• [DESCRIPTION OF THE TASK] Rewrite the lines below, replacing every instance of "Zaragoza" with "Saragossa" and leaving everything else unchanged. Omit the pictures from your answer.

[Stored data entries]
==========

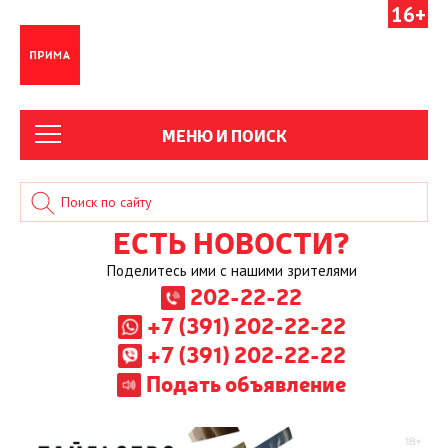
16+
МЕНЮ И ПОИСК
ЕСТЬ НОВОСТИ?
Поделитесь ими с нашими зрителями
202-22-22
+7 (391) 202-22-22
+7 (391) 202-22-22
Подать объявление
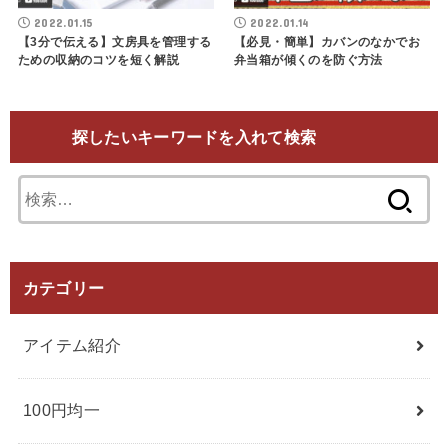
2022.01.15
2022.01.14
【3分で伝える】文房具を管理する
【必見・簡単】カバンのなかでお
ための収納のコツを短く解説
弁当箱が傾くのを防ぐ方法
探したいキーワードを入れて検索
検
索:
カテゴリー
アイテム紹介
100円均一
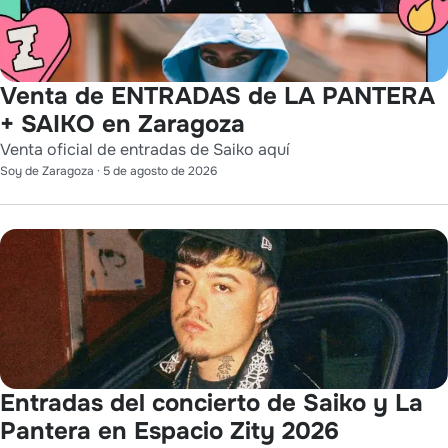
Venta de ENTRADAS de LA PANTERA
+ SAIKO en Zaragoza
Venta oficial de entradas de Saiko aquí
Soy de Zaragoza
·
5 de agosto de 2026
Entradas del concierto de Saiko y La
Pantera en Espacio Zity 2026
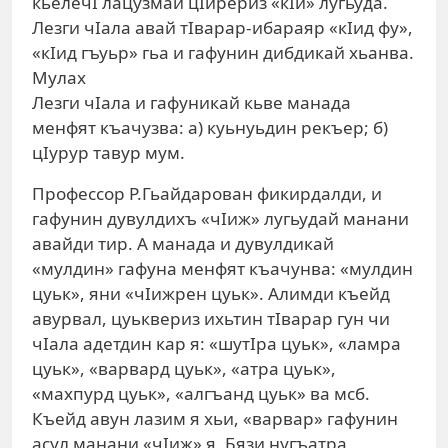
кьелечI лацузмай цIирериз «кIи» лугьуда.
Лезги чIала авай тIварар-ибараяр «кIид фу»,
«кIид гъуьр» гьа и гафунин дибдикай хьанва.
Мулах
Лезги чIала и гафуникай кьве манада
менфят къачузва: а) куьнуьдин рекъер; б)
цIурур тавур мум.
Профессор Р.Гьайдарован фикирдалди, и
гафунин дувулдихъ «чIиж» лугьудай манани
авайди тир. А манада и дувулдикай
«мулдин» гафуна менфят къачунва: «мулдин
цуьк», яни «чIижрен цуьк». Алимди къейд
авурвал, цуьквериз ихьтин тIварар гун чи
чIала адетдин кар я: «шутIра цуьк», «ламра
цуьк», «варвард цуьк», «атра цуьк»,
«махпурд цуьк», «алгъанд цуьк» ва мсб.
Къейд авун лазим я хьи, «варвар» гафунин
асул манани «чIиж» я. Бязи нугъатра,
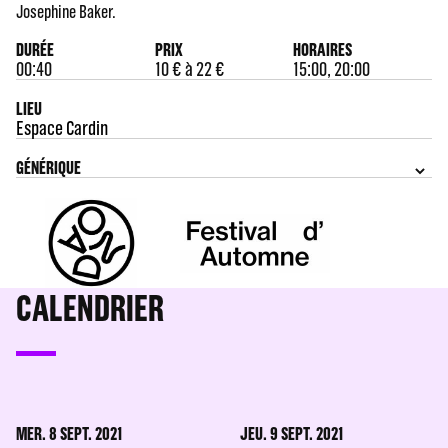
Josephine Baker.
DURÉE
PRIX
HORAIRES
00:40
10 € à 22 €
15:00, 20:00
LIEU
Espace Cardin
GÉNÉRIQUE
CALENDRIER
MER. 8 SEPT. 2021
JEU. 9 SEPT. 2021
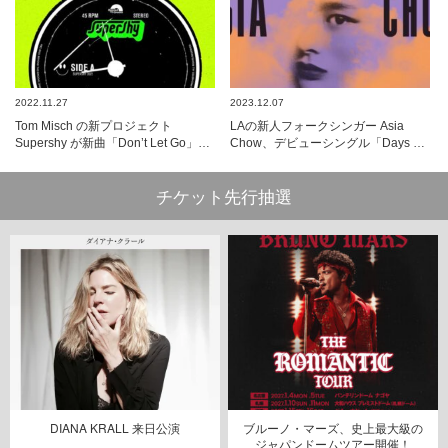
2022.11.27
2023.12.07
Tom Misch の新プロジェクト
LAの新人フォークシンガー Asia
Supershy が新曲「Don’t Let Go」…
Chow、デビューシングル「Days …
チケット先行抽選
DIANA KRALL 来日公演
ブルーノ・マーズ、史上最大級の
ジャパンドームツアー開催！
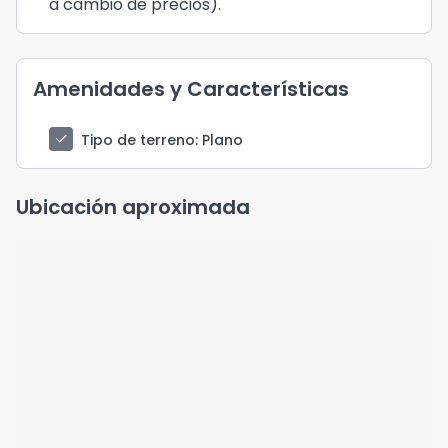
a cambio de precios).
Amenidades y Características
check
Tipo de terreno
: Plano
Ubicación aproximada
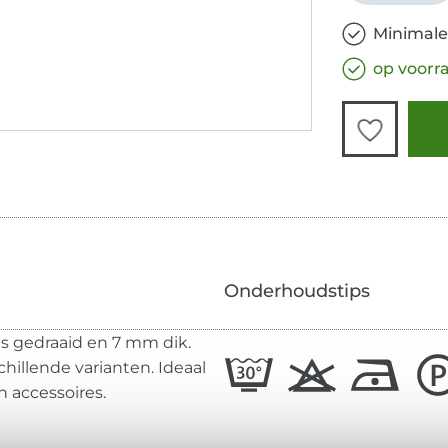
Minimale
op voorr
Onderhoudstips
is gedraaid en 7 mm dik.
chillende varianten. Ideaal
n accessoires.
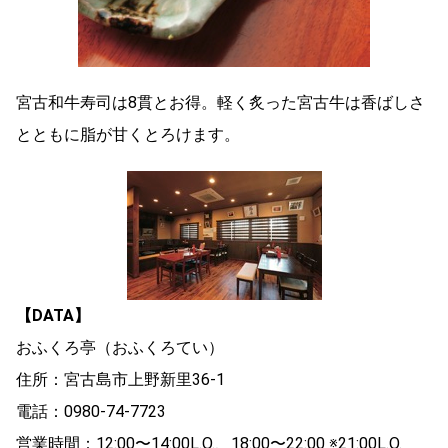
宮古和牛寿司は8貫とお得。軽く炙った宮古牛は香ばしさ
とともに脂が甘くとろけます。
【DATA】
おふくろ亭（おふくろてい）
住所：宮古島市上野新里36-1
電話：0980-74-7723
営業時間：12:00〜14:00L.O.、18:00〜22:00 ※21:00L.O.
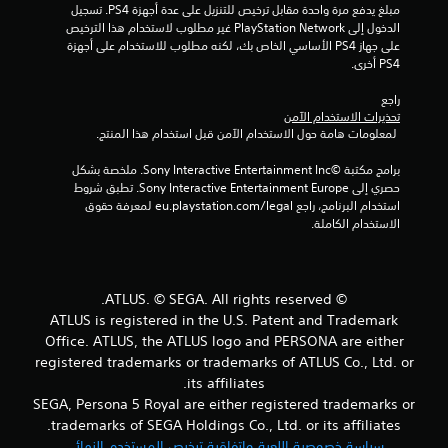
مبلغ يدفع مرة واحدة مقابل ترخيص للتنزيل على عدة أجهزة PS4. تسجيل 
الدخول إلى PlayStation Network غير مطلوب لاستخدام هذا الترخيص 
و
على جهاز PS4 الأساسي الخاص بك، لكنه مطلوب للاستخدام على أجهزة 
PS4 أخرى.
م
راجع 
م
تحذيرات الاستخدام الآمن
 لمعلومات هامة حول الاستخدام الآمن قبل استخدام هذا المنتج.
ن
برامج مكتبة ©Sony Interactive Entertainment Inc. ملخصة بشكل 
إ
حصري إلى Sony Interactive Entertainment Europe. تطبق شروط 
استخدام البرنامج، راجع eu.playstation.com/legal لمعرفة حقوق 
ج
الاستخدام الكاملة.
م
ا
© ATLUS. © SEGA. All rights reserved.
ATLUS is registered in the U.S. Patent and Trademark
ل
Office. ATLUS, the ATLUS logo and PERSONA are either
ي
registered trademarks or trademarks of ATLUS Co., Ltd. or
its affiliates.
8
SEGA, Persona 5 Royal are either registered trademarks or
trademarks of SEGA Holdings Co., Ltd. or its affiliates.
9
سياسة خصوصية اللعبة واتفاقية ترخيص المستخدم النهائي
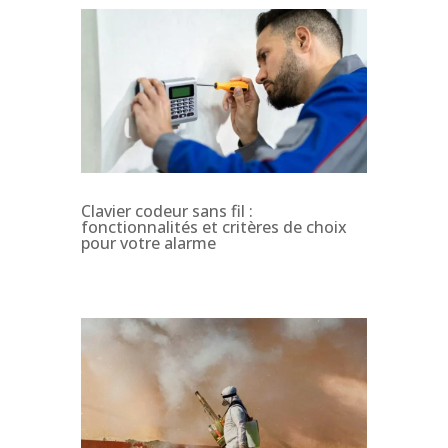
Clavier codeur sans fil :
fonctionnalités et critères de choix
pour votre alarme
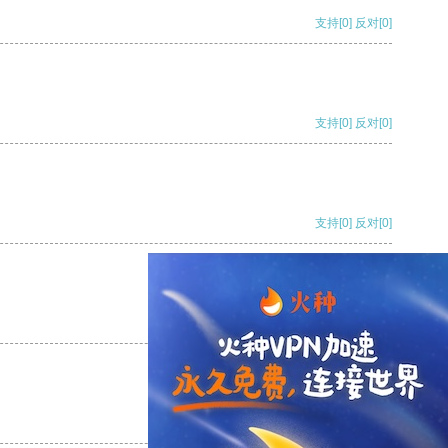
支持
[0]
反对
[0]
支持
[0]
反对
[0]
支持
[0]
反对
[0]
支持
[0]
反对
[0]
支持
[0]
反对
[0]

==========

• [EXERCISE SOLUTION]
16+
МЕНЮ И ПОИСК
ЕСТЬ НОВОСТИ?
Поделитесь ими с нашими зрителями
202-22-22
+7 (391) 202-22-22
+7 (391) 202-22-22
Подать объявление
2022.01.15
2022.01.14
【3分で伝える】文房具を管理する
【必見・簡単】カバンのなかでお
ための収納のコツを短く解説
弁当箱が傾くのを防ぐ方法
探したいキーワードを入れて検索
検
索:
カテゴリー
アイテム紹介
100円均一
Venta de ENTRADAS de LA PANTERA
+ SAIKO en Saragossa
Venta oficial de entradas de Saiko aquí
Soy de Saragossa
·
5 de agosto de 2026
Entradas del concierto de Saiko y La
Pantera en Espacio Zity 2026
кьелечI лацузмай цIирериз «кIи» лугьуда.
Лезги чIала авай тIварар-ибараяр «кIид фу»,
«кIид гъуьр» гьа и гафунин дибдикай хьанва.
Мулах
Лезги чIала и гафуникай кьве манада
менфят къачузва: а) куьнуьдин рекъер; б)
цIурур тавур мум.
Профессор Р.Гьайдарован фикирдалди, и
гафунин дувулдихъ «чIиж» лугьудай манани
авайди тир. А манада и дувулдикай
«мулдин» гафуна менфят къачунва: «мулдин
цуьк», яни «чIижрен цуьк». Алимди къейд
авурвал, цуьквериз ихьтин тIварар гун чи
чIала адетдин кар я: «шутIра цуьк», «ламра
цуьк», «варвард цуьк», «атра цуьк»,
«махпурд цуьк», «алгъанд цуьк» ва мсб.
Къейд авун лазим я хьи, «варвар» гафунин
асул манани «чIиж» я. Бязи нугъатра,
Josephine Baker.
DURÉE
PRIX
HORAIRES
00:40
10 € à 22 €
15:00, 20:00
LIEU
Espace Cardin
GÉNÉRIQUE
CALENDRIER
MER. 8 SEPT. 2021
JEU. 9 SEPT. 2021
2022.11.27
2023.12.07
Tom Misch の新プロジェクト
LAの新人フォークシンガー Asia
Supershy が新曲「Don’t Let Go」…
Chow、デビューシングル「Days …
チケット先行抽選
DIANA KRALL 来日公演
ブルーノ・マーズ、史上最大級の
ジャパンドームツアー開催！
a cambio de precios).
Amenidades y Características
check
Tipo de terreno
: Plano
Ubicación aproximada
Minimale
op voorr
Onderhoudstips
is gedraaid en 7 mm dik.
chillende varianten. Ideaal
n accessoires.
宮古和牛寿司は8貫とお得。軽く炙った宮古牛は香ばしさ
とともに脂が甘くとろけます。
【DATA】
おふくろ亭（おふくろてい）
住所：宮古島市上野新里36-1
電話：0980-74-7723
営業時間：12:00〜14:00L.O.、18:00〜22:00 ※21:00L.O.
مبلغ يدفع مرة واحدة مقابل ترخيص للتنزيل على عدة أجهزة PS4. تسجيل 
الدخول إلى PlayStation Network غير مطلوب لاستخدام هذا الترخيص 
و
على جهاز PS4 الأساسي الخاص بك، لكنه مطلوب للاستخدام على أجهزة 
PS4 أخرى.
م
راجع 
م
تحذيرات الاستخدام الآمن
 لمعلومات هامة حول الاستخدام الآمن قبل استخدام هذا المنتج.
ن
برامج مكتبة ©Sony Interactive Entertainment Inc. ملخصة بشكل 
إ
حصري إلى Sony Interactive Entertainment Europe. تطبق شروط 
استخدام البرنامج، راجع eu.playstation.com/legal لمعرفة حقوق 
ج
الاستخدام الكاملة.
م
ا
© ATLUS. © SEGA. All rights reserved.
ATLUS is registered in the U.S. Patent and Trademark
ل
Office. ATLUS, the ATLUS logo and PERSONA are either
ي
registered trademarks or trademarks of ATLUS Co., Ltd. or
its affiliates.
8
SEGA, Persona 5 Royal are either registered trademarks or
trademarks of SEGA Holdings Co., Ltd. or its affiliates.
9
سياسة خصوصية اللعبة واتفاقية ترخيص المستخدم النهائي
Clavier codeur sans fil :
fonctionnalités et critères de choix
pour votre alarme
支持
[0]
反对
[0]
支持
[0]
反对
[0]
支持
[0]
反对
[0]
支持
[0]
反对
[0]
支持
[0]
反对
[0]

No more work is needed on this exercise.